Groundbreaking, impactful initiatives deliver transformative outcomes. Or do they?

What do the following have in common: a senior member of staff at a leading children’s charity, charity accounting systems and a website for disabled people?

The answer is that all three were described as “innovative” in the last three weeks. The word has become a charity cliché, according to the US’s Chronicle of Philanthropy. I would add the sector’s other favourite adjectives: “groundbreaking”, “transformative” and “impactful”.

Innovative things are ahead of their time, which makes it impossible for so many contemporary projects to be judged innovative. Projects have to prove themselves and be judged from a distance before they earn the right to describe themselves in that way. Groundbreaking and transformative have the same problem, and impactful isn’t a word.

Invented nouns such as “outcomes” and “deliverables” might sound important, but they run the risk of throwing up smokescreens to sector outsiders, leaving them with the suspicion that charities have something to hide.

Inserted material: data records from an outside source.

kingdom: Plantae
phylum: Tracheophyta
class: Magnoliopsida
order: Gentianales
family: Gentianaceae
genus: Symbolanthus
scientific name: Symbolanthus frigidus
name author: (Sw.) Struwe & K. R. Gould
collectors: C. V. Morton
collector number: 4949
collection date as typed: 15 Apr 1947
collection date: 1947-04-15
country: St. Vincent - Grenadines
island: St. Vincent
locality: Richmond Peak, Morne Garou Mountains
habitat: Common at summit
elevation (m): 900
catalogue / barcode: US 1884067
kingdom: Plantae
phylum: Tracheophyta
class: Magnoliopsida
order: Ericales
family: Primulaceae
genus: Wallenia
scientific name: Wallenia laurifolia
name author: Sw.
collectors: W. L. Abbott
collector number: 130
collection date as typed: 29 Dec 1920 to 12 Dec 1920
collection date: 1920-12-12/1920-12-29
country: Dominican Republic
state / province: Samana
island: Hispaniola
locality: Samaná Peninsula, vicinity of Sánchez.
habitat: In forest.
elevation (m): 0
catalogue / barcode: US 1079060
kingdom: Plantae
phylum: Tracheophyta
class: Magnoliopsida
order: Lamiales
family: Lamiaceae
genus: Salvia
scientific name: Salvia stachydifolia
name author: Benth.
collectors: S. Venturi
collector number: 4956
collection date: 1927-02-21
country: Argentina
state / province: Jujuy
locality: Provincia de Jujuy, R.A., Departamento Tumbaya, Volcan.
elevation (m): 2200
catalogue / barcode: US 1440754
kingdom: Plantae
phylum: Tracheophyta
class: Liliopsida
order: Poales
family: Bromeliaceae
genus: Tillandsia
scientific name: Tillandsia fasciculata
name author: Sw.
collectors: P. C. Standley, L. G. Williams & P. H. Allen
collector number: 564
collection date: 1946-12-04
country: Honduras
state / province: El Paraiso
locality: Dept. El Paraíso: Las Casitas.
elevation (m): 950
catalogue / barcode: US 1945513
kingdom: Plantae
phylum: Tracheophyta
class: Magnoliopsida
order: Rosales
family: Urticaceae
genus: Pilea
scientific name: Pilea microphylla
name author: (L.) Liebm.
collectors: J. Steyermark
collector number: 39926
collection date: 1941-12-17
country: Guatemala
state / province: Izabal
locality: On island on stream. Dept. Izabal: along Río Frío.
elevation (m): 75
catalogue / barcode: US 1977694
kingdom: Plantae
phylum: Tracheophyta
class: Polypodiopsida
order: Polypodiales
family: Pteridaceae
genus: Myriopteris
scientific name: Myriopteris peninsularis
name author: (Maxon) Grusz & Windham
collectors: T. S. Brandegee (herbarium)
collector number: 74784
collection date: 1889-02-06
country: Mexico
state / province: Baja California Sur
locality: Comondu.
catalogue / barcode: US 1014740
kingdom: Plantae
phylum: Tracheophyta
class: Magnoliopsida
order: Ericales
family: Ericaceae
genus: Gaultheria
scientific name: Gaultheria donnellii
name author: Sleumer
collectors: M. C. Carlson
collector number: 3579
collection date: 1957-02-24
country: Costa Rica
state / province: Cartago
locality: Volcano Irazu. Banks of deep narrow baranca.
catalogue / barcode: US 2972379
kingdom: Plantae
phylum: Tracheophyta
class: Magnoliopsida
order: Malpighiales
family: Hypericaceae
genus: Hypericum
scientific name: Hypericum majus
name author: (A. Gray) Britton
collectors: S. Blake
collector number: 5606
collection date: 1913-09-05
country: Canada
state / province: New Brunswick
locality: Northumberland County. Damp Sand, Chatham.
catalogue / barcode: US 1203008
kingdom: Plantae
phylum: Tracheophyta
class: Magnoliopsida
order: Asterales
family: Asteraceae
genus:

It’s understandable that charities want their projects, schemes and campaigns to stand out and to impress donors and decision makers. But problems arise when the words they choose are overused. They echo around the page or the screen, develop a hollow ring and become meaningless. Then you’ve really lost people’s attention.

Better to describe things as they are and avoid value judgements. If charitable services change people’s lives for the better, why not say so and offer evidence? If it’s convincing enough, no one will disagree. Your organisation could be a beacon of clarity in a fog of jargon.

And as CoP points out, if the sector feels everything it does must sound “groundbreaking”, it runs the risk of undermining its difficult, unglamorous day-to-day work.